:: Action item ::
Since the copy must match the original, write out each record word for word, skipping only the pictures.

:: Data provided ::
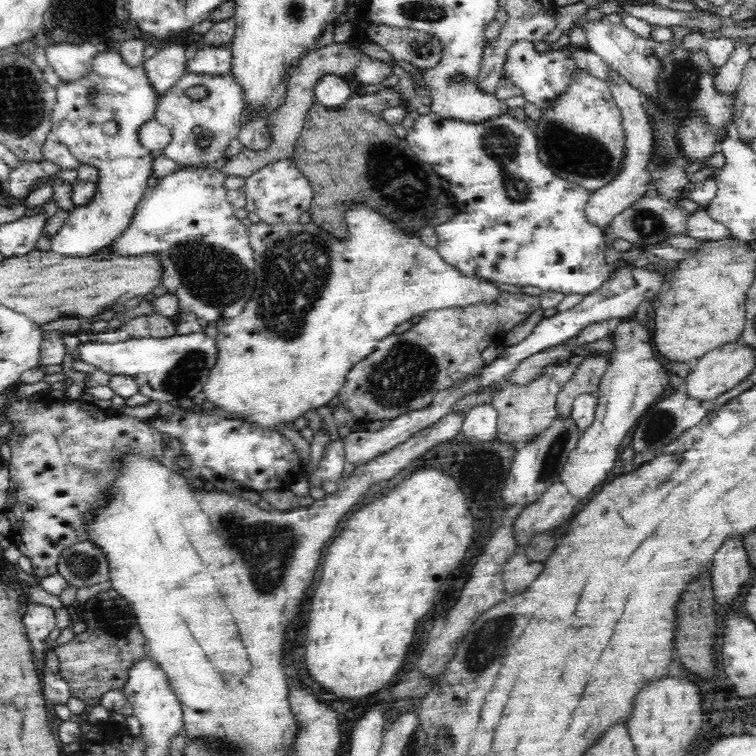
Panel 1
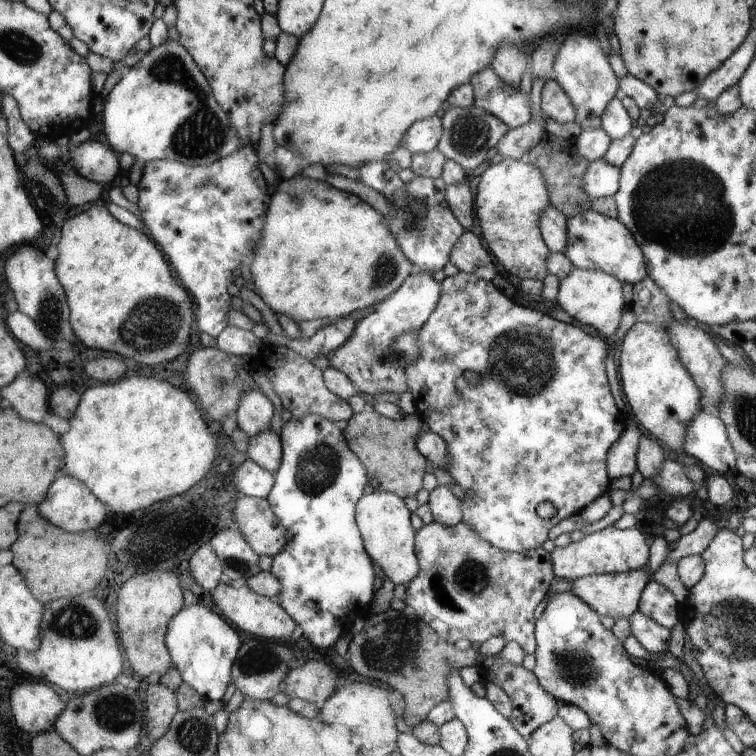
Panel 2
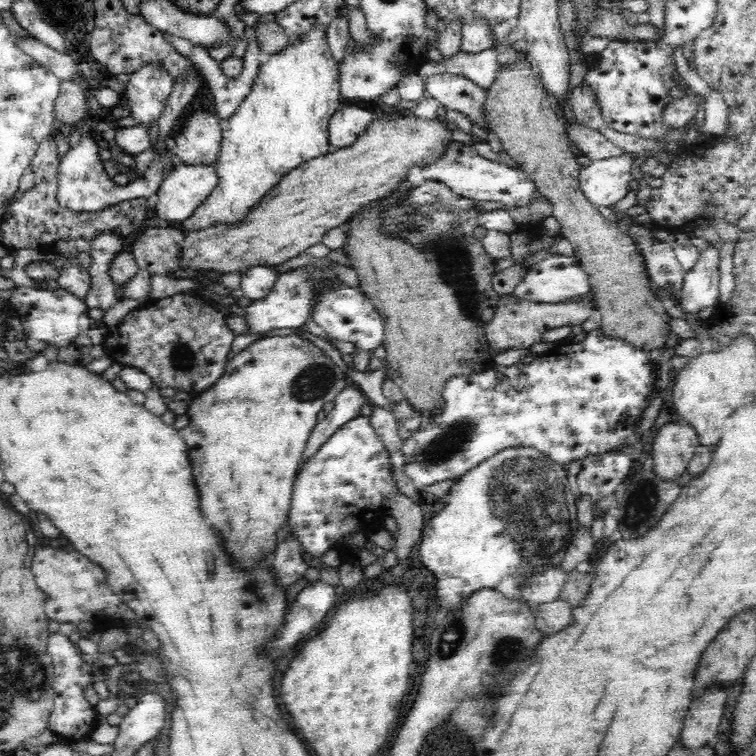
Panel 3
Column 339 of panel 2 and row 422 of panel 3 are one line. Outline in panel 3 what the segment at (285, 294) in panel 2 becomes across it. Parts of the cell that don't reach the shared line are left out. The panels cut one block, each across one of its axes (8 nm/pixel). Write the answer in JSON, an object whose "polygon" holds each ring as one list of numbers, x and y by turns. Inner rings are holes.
{"polygon":[[296,333,287,336,276,335,255,341,245,350,238,352,232,360,228,360,220,380,208,386,189,403,186,413,189,423,179,430,179,435,189,448,188,458,192,465,196,487,200,492,200,510,204,510,204,514,208,514,208,518,212,518,212,522,216,522,216,526,220,526,220,530,224,530,224,534,232,538,232,546,236,546,236,554,240,554,240,558,248,558,248,554,256,554,256,550,268,550,268,546,272,546,272,550,277,549,276,531,286,526,286,518,291,507,293,483,298,476,298,467,301,466,301,454,304,452,310,433,318,424,318,413,323,410,326,403,334,401,334,398,350,384,346,380,345,373,312,342,304,340]]}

:: Written answer ::
Panel 1
Panel 2
Panel 3
Column 339 of panel 2 and row 422 of panel 3 are one line. Outline in panel 3 what the segment at (285, 294) in panel 2 becomes across it. Parts of the cell that don't reach the shared line are left out. The panels cut one block, each across one of its axes (8 nm/pixel). Write the answer in JSON, an object whose "polygon" holds each ring as one list of numbers, x and y by turns. Inner rings are holes.
{"polygon":[[296,333,287,336,276,335,255,341,245,350,238,352,232,360,228,360,220,380,208,386,189,403,186,413,189,423,179,430,179,435,189,448,188,458,192,465,196,487,200,492,200,510,204,510,204,514,208,514,208,518,212,518,212,522,216,522,216,526,220,526,220,530,224,530,224,534,232,538,232,546,236,546,236,554,240,554,240,558,248,558,248,554,256,554,256,550,268,550,268,546,272,546,272,550,277,549,276,531,286,526,286,518,291,507,293,483,298,476,298,467,301,466,301,454,304,452,310,433,318,424,318,413,323,410,326,403,334,401,334,398,350,384,346,380,345,373,312,342,304,340]]}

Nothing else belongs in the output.